Father Samuel the language teacher had written the play, and Father Constantine had composed the music, but the best part came from the workshop of ingenious Father Antonios. He taught physics, and his brilliant ideas had made the play into a positive firework display to delight the senses. He used steel wires, lights and stage effects to bring thunder and lightning down from the sky to the stage. Swords, angels, and spectres hovered weightlessly in the air and took the audience’s breath away. He had also stationed two monastery pupils behind the stage to howl like wolves or hoot like owls. It was truly gruesome, and gave even the most sceptical of the audience goosebumps.

This year the play was to be Joan of Arc. A magnificent show was anticipated, but it all went wrong. Marcel had already whispered to Farid at midday, “Theodore wants his revenge on his teacher — he hates Samuel.” At the end of July it was still vacation, so Farid knew neither the teacher nor his pupil.

“Why?” he asked.

“Why? Because Samuel’s horrible. But Theodore is wily. He’ll play his trick so cleverly that he won’t get punished.”

“How?”

“I don’t know exactly, I just know Father Samuel has been tormenting poor Theodore for four years. He made him repeat a school year twice, in grades nine and ten. You don’t get far here without good marks for language, and Samuel is in charge of teaching both French and Arabic. Theodore is twenty and still only in grade eleven.”

That evening St. Ignatius himself seemed to want to celebrate, and tempered the fierce July heat with a pleasantly cool temperature. Soon medieval torches were flickering on stage. Two violins played a soft melody, and then the play began.

The audience fell silent. The curtain went up. Soldiers and peasants stormed forward, crying, “Long live the good Catholic country of France!” But then English soldiers entered left and attacked them, and there was a battle scene involving over forty pupils and monks.

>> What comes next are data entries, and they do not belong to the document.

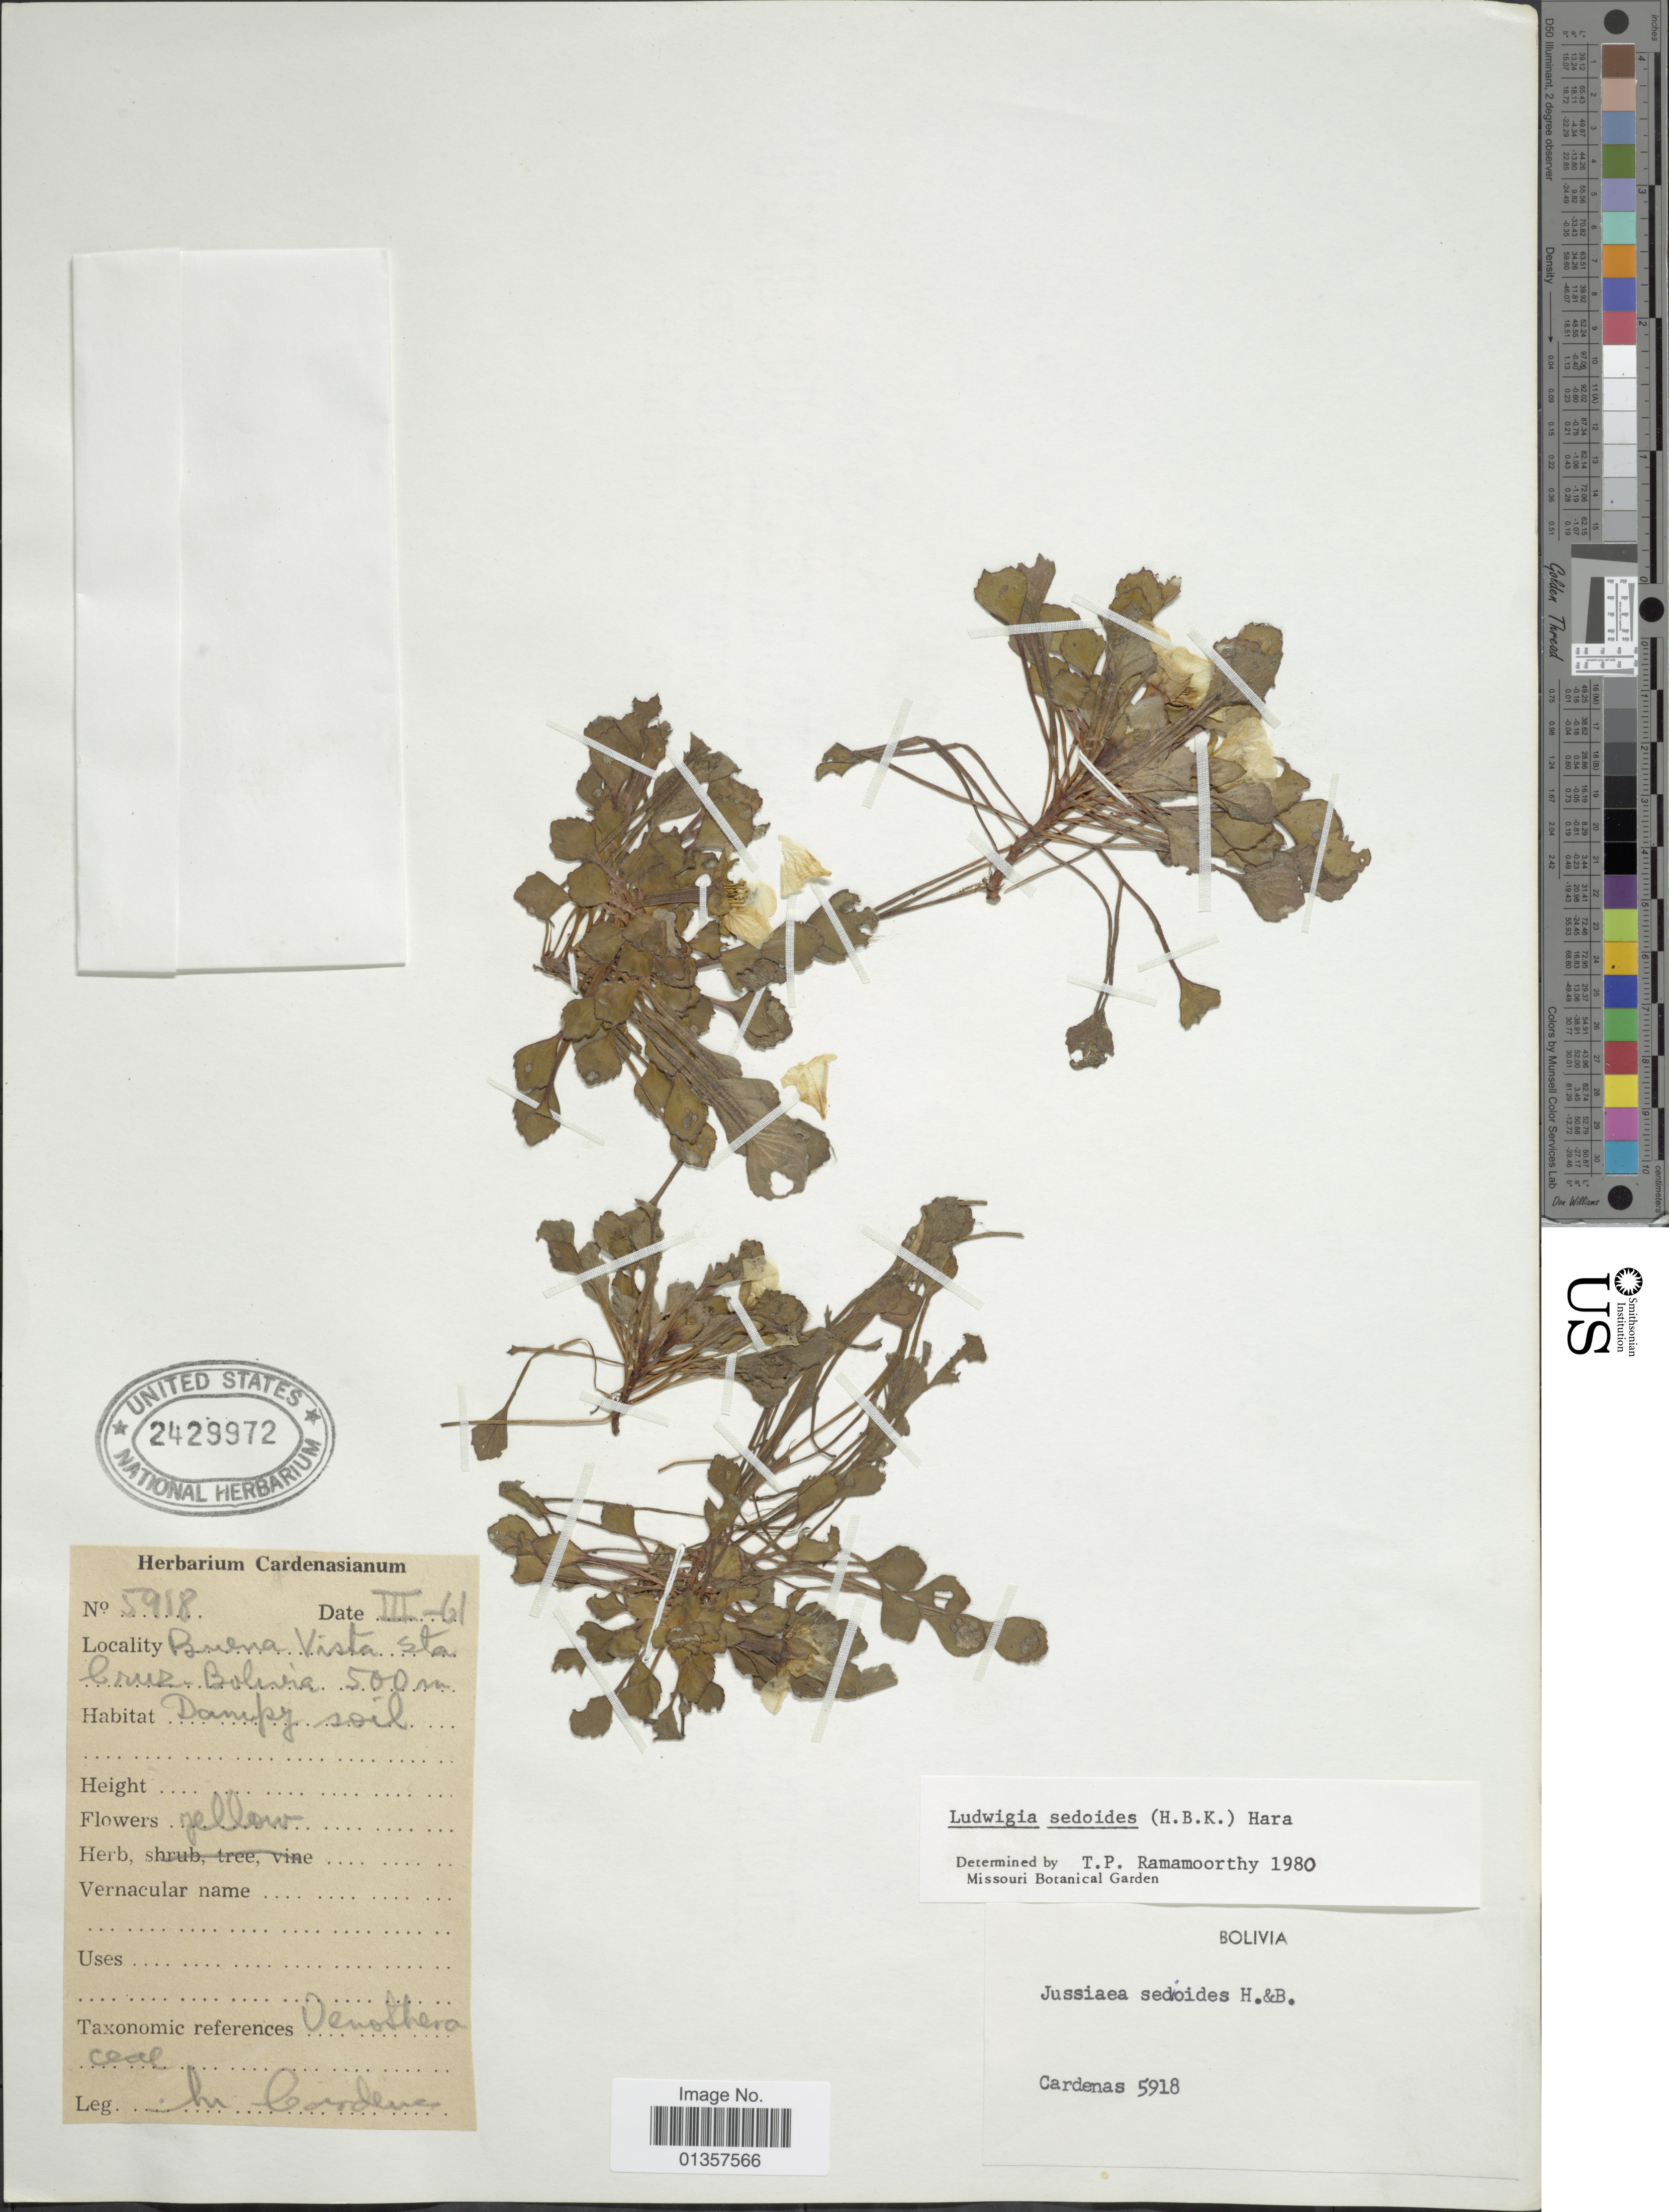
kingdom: Plantae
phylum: Tracheophyta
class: Magnoliopsida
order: Myrtales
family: Onagraceae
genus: Ludwigia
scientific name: Ludwigia sedoides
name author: (Humb. & Bonpl.) H. Hara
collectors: M. Cárdenas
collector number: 5918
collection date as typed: Transcribed d/m/y: /3/61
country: Bolivia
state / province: Santa Cruz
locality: Buena Vista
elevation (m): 500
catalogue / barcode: US 2429972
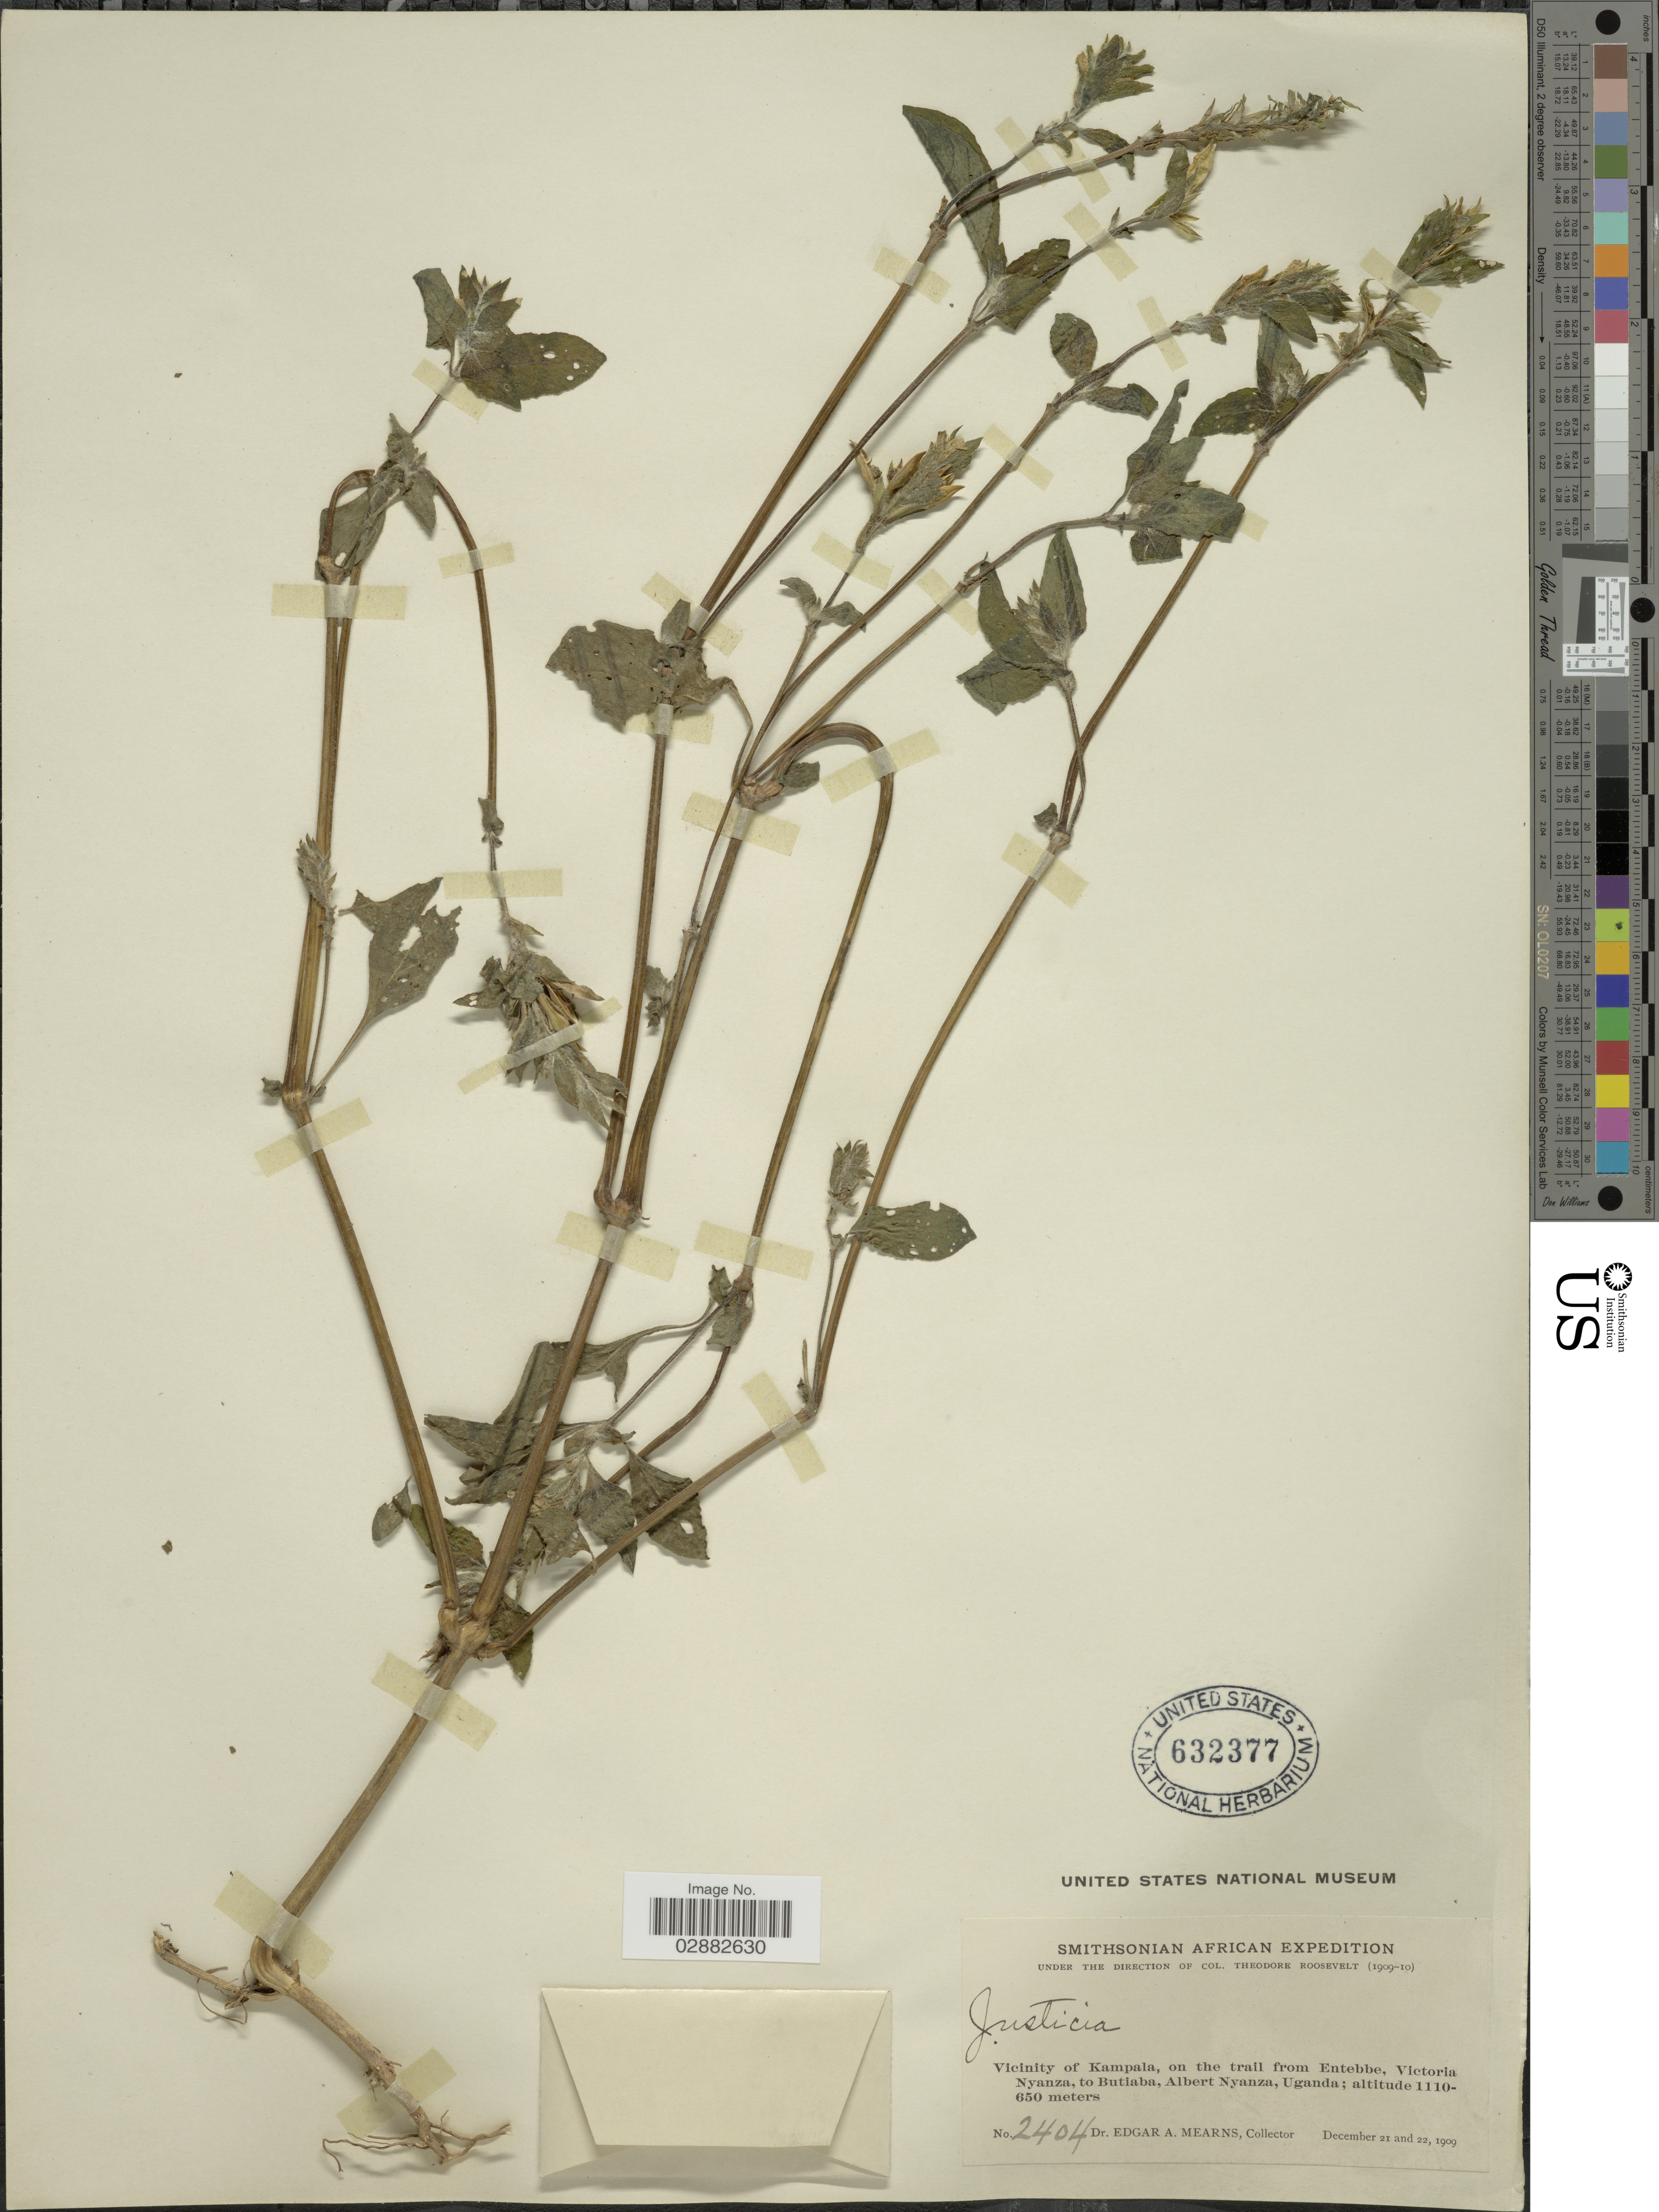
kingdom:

The English won. The French troops took their dead and wounded into a corner. Now the music was slow and heavy, and a guitar imitated bells tolling for a funeral. Wounded men said their last prayers. A priest, played by a twelfth-grade student, gave them absolution and his blessing.

Then Joan of Arc came on stage, and the audience loved everything she did and said. Josephine was acting very well. When she said that she must die a martyr’s death for Christ, the Virgin Mary and France, many a tough Father wiped a tear from his eye and blew his nose loudly, while women in the audience wept with emotion.

Farid admired the cook, who spoke her complicated part in French so well that he could understand everything. He felt attracted by her. And when, at the coronation of Charles VII in Reims Cathedral, she knelt before the King with the banner of victory in her hand, and cried, “Noble lord, now is God’s will fulfilled!” the audience clapped so loud and so long that no one could hear what the King said in reply.

Farid was beginning to doubt what Marcel had said, for the play was three-quarters over, and nothing untoward had happened. He glanced at his friend, sitting a few chairs away from him. Marcel caught his eye, and made a gesture which said: just wait, any minute now.

Soon after that Joan of Arc was taken prisoner, and the judge ordered her to be tortured until she confessed to being a witch. She was to tell her followers to surrender to the English, he said. Joan of Arc bravely refused.

The torturer came on stage, and Farid knew who was under the mask he wore. Theodore seized the cook by her long blonde hair and laid her down on a table that was doing duty for a rack. Then he tied Josephine’s hands to a large metal ring.